■ Required action: Write out exactly, please, every line from the beginning of the entries to the line holding "ring tip: (130, 167)", and no pictures.

■ Data under study:

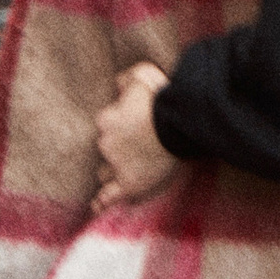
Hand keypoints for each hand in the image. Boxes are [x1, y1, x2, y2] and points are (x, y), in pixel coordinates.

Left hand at [96, 63, 177, 204]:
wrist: (181, 122)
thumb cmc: (164, 96)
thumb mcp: (143, 74)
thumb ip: (126, 78)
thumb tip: (118, 81)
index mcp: (106, 119)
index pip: (106, 124)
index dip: (120, 124)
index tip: (132, 123)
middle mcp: (106, 143)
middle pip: (105, 147)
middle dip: (117, 146)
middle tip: (137, 143)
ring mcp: (116, 165)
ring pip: (106, 171)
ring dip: (114, 168)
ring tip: (130, 167)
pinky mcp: (129, 185)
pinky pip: (109, 197)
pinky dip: (103, 201)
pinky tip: (98, 204)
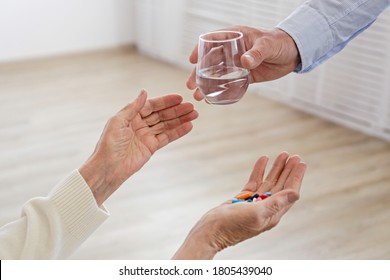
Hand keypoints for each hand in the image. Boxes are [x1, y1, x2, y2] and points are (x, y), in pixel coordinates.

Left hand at [79, 90, 198, 205]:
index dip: (165, 102)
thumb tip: (144, 92)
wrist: (109, 167)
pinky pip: (167, 137)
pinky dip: (178, 132)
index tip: (179, 98)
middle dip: (177, 110)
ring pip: (167, 125)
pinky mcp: (152, 147)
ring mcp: (147, 136)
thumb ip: (133, 107)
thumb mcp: (118, 121)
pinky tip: (188, 126)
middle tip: (191, 106)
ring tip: (194, 114)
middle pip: (162, 114)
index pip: (151, 105)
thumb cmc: (109, 144)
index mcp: (131, 116)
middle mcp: (140, 124)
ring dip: (180, 120)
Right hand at [173, 152, 305, 258]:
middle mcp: (266, 209)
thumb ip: (275, 203)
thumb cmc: (231, 225)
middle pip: (281, 186)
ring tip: (282, 155)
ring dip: (275, 169)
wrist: (209, 232)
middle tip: (294, 156)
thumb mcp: (256, 213)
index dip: (296, 177)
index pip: (289, 192)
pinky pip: (255, 182)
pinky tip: (263, 160)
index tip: (300, 162)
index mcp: (273, 214)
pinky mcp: (243, 200)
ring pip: (268, 182)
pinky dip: (259, 171)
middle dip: (288, 170)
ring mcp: (254, 204)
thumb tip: (296, 193)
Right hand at [187, 26, 299, 100]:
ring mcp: (237, 63)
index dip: (200, 49)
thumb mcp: (268, 45)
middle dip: (198, 73)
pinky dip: (220, 91)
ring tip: (198, 96)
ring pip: (217, 74)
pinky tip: (212, 99)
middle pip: (210, 61)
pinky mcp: (244, 75)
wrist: (293, 53)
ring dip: (206, 84)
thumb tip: (244, 62)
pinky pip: (229, 84)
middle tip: (191, 85)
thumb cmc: (280, 42)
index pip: (212, 40)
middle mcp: (232, 50)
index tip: (192, 60)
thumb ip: (256, 53)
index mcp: (235, 36)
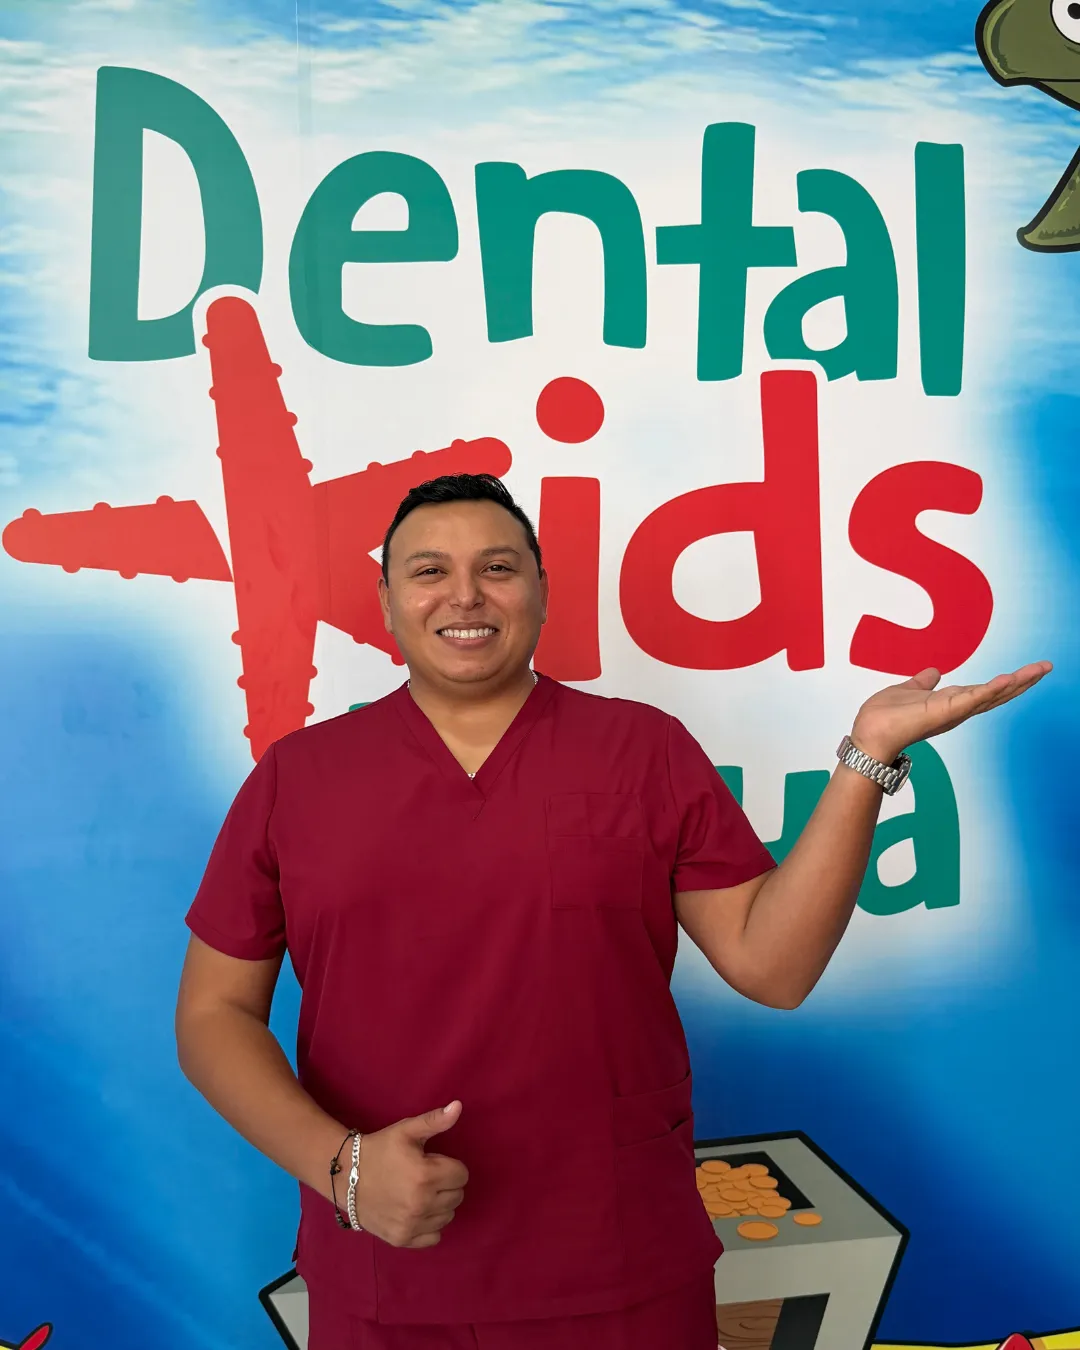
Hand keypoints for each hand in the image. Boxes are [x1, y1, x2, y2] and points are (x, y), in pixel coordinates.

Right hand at [348, 1101, 468, 1248]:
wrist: (345, 1176)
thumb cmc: (379, 1150)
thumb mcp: (406, 1130)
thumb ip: (435, 1120)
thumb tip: (458, 1106)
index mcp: (426, 1175)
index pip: (462, 1175)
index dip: (450, 1166)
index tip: (433, 1163)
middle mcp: (422, 1204)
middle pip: (457, 1196)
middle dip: (446, 1184)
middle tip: (425, 1177)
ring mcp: (412, 1224)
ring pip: (448, 1217)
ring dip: (439, 1205)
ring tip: (420, 1192)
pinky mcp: (402, 1239)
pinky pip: (434, 1237)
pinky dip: (430, 1225)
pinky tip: (416, 1212)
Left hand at [850, 661, 1052, 764]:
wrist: (869, 736)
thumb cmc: (883, 719)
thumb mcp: (906, 692)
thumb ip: (921, 683)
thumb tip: (934, 672)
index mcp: (949, 703)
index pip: (984, 691)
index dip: (1006, 682)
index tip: (1027, 672)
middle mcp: (956, 710)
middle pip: (997, 694)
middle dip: (1022, 681)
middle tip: (1046, 667)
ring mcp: (953, 712)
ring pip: (991, 695)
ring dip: (1016, 682)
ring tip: (1039, 670)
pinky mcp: (945, 712)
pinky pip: (972, 699)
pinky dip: (990, 690)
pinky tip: (1008, 680)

■ Answer area:
Hand keypoints for each hand in the image. Boxes are [x1, y1, x2, y2] and points are (x, y), in pixel coordinates.

Left hand at [96, 63, 177, 204]:
wrist: (181, 122)
thumb cmc: (164, 96)
thumb mcp: (143, 74)
thumb ip: (126, 78)
thumb tip: (118, 81)
index mcp: (106, 119)
index pip: (106, 124)
index dip: (120, 124)
index tip: (132, 123)
middle mcp: (106, 143)
middle pip: (105, 147)
middle dip: (117, 146)
middle tip: (137, 143)
ring mcp: (116, 165)
ring pip: (106, 171)
ring dip: (114, 168)
ring tip: (130, 167)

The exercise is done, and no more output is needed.